ShinyHunters is a well-known organisation that has been linked to a number of high-profile data breaches. Mashable, 123RF, Minted, Couchsurfing, Animal Jam, and other companies have been targeted, according to HackRead. 

The revelation was first reported by Restore Privacy. According to them, the hacker is seeking $1 million for the full database (direct sell) and has given them exclusive information for this report.

“In the original post that we discovered on a hacker forum, the user posted a small sample of the data. We examined the sample and it appears to be authentic based on available public records. Additionally, the user who posted it has a history of major data breaches and exploits,” said Restore Privacy. “While we cannot yet confirm the data is from AT&T customers, everything we examined appears to be valid.” 
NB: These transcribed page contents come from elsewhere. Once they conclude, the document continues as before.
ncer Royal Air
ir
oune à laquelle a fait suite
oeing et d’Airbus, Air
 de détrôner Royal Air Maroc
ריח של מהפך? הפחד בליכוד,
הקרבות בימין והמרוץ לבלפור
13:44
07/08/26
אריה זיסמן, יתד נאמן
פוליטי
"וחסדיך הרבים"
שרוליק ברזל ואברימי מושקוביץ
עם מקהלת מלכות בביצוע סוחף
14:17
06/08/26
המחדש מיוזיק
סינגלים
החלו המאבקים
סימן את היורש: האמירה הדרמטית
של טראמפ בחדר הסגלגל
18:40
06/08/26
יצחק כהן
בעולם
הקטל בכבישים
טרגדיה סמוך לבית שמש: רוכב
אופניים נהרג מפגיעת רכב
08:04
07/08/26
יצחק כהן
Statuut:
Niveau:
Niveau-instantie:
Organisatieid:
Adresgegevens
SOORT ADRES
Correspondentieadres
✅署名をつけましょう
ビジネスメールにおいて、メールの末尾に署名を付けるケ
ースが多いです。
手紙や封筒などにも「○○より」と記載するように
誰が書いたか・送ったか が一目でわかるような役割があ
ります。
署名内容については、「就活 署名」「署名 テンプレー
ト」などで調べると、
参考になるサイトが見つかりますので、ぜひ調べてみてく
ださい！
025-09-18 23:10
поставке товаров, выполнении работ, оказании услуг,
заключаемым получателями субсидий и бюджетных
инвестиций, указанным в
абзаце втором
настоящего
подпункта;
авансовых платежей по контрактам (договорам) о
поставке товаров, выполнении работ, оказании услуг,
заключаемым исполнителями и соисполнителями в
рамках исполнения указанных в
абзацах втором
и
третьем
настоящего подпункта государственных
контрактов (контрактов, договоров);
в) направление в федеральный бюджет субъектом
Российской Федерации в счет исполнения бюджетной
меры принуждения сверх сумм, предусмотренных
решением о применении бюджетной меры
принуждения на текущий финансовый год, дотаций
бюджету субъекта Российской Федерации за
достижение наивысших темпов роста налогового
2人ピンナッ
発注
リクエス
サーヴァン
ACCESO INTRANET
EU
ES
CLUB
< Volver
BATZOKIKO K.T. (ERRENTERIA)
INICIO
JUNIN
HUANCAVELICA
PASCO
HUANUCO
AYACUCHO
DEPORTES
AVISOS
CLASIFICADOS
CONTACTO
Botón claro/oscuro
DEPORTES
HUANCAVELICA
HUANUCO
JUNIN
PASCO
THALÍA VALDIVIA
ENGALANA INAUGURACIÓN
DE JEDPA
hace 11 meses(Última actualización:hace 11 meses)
AT&T denied that the data had been leaked, claiming that it was either forged or obtained through other sources. “Based on our investigation today, information that appeared in an internet chat room does not appear to have come from our systems,” MarketWatch quoted the cell phone carrier. 

 AT&T has previously experienced a data breach. For an insider breach in 2015, the company agreed to pay a $25 million fine. In fact, a threat actor was looking to hire a T-Mobile and/or AT&T employee in May, presumably to assist them in staging an insider attack on their employer. 

T-Mobile was notified late last week about accusations in an online forum that a threat actor had compromised T-Mobile systems. The company announced that it had discovered and shut down the access point that might have been utilised to obtain unauthorised access to the company’s servers.